Only the lines holding the word "السكه" are wanted; copy each of them from the listing.

--- Source data Enclosed Below ---

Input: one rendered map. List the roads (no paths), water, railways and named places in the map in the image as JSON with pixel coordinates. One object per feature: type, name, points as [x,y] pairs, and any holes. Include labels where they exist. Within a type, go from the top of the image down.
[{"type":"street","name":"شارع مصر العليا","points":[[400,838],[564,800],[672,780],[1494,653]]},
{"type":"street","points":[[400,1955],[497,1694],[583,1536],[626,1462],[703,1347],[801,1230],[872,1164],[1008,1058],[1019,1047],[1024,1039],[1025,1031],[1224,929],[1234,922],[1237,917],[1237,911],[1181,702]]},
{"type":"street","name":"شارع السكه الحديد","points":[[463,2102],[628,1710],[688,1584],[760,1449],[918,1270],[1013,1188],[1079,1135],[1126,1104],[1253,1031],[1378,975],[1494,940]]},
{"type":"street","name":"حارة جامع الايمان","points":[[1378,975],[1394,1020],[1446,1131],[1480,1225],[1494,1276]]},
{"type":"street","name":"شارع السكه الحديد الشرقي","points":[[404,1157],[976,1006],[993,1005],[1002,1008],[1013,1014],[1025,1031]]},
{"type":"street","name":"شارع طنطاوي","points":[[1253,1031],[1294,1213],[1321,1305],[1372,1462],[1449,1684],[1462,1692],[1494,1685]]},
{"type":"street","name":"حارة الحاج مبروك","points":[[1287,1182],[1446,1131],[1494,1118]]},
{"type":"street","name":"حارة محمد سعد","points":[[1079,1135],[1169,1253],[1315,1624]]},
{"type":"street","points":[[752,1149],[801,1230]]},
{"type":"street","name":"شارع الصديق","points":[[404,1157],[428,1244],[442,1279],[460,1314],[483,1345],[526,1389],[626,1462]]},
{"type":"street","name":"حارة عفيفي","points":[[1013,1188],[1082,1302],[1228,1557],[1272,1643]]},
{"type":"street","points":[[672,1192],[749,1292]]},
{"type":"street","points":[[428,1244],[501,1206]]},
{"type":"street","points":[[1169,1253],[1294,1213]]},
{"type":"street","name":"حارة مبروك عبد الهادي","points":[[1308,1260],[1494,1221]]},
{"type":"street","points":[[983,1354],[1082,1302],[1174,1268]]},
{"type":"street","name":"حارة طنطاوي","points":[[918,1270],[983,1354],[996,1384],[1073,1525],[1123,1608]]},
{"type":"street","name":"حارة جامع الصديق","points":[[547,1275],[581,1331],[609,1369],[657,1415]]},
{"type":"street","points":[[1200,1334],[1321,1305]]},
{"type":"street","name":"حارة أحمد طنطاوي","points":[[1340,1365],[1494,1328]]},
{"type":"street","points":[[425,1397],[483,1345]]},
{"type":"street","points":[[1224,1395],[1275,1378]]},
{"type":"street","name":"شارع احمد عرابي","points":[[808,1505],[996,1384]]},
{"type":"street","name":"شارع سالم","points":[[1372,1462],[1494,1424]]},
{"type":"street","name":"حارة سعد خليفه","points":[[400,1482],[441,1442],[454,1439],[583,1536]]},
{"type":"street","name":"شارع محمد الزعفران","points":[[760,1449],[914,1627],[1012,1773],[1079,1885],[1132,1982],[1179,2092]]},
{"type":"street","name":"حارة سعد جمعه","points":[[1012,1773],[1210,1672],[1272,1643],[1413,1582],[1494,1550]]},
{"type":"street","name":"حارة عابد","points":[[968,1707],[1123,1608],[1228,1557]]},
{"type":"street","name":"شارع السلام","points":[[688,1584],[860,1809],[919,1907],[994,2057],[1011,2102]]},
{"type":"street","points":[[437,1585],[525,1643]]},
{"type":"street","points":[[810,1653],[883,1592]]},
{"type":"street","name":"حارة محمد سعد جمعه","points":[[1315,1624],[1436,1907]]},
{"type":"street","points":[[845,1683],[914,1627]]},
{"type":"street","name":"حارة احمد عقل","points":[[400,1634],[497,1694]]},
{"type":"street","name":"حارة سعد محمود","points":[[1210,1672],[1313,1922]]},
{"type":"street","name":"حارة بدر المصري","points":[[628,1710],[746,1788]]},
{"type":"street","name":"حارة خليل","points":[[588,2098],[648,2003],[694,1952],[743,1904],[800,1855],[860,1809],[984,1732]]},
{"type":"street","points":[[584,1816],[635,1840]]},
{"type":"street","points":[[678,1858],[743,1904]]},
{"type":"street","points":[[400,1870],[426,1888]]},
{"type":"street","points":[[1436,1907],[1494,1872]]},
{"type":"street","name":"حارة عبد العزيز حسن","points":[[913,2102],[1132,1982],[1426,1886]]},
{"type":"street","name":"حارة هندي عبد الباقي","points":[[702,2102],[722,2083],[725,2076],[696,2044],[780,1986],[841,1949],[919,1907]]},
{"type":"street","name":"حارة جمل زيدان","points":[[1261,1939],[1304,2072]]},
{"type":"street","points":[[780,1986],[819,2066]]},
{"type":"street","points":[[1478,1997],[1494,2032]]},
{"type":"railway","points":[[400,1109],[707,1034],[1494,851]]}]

--- End of Enclosed Source data ---

» Completed exercise
{"type":"street","name":"شارع السكه الحديد","points":[[463,2102],[628,1710],[688,1584],[760,1449],[918,1270],[1013,1188],[1079,1135],[1126,1104],[1253,1031],[1378,975],[1494,940]]},
{"type":"street","name":"شارع السكه الحديد الشرقي","points":[[404,1157],[976,1006],[993,1005],[1002,1008],[1013,1014],[1025,1031]]},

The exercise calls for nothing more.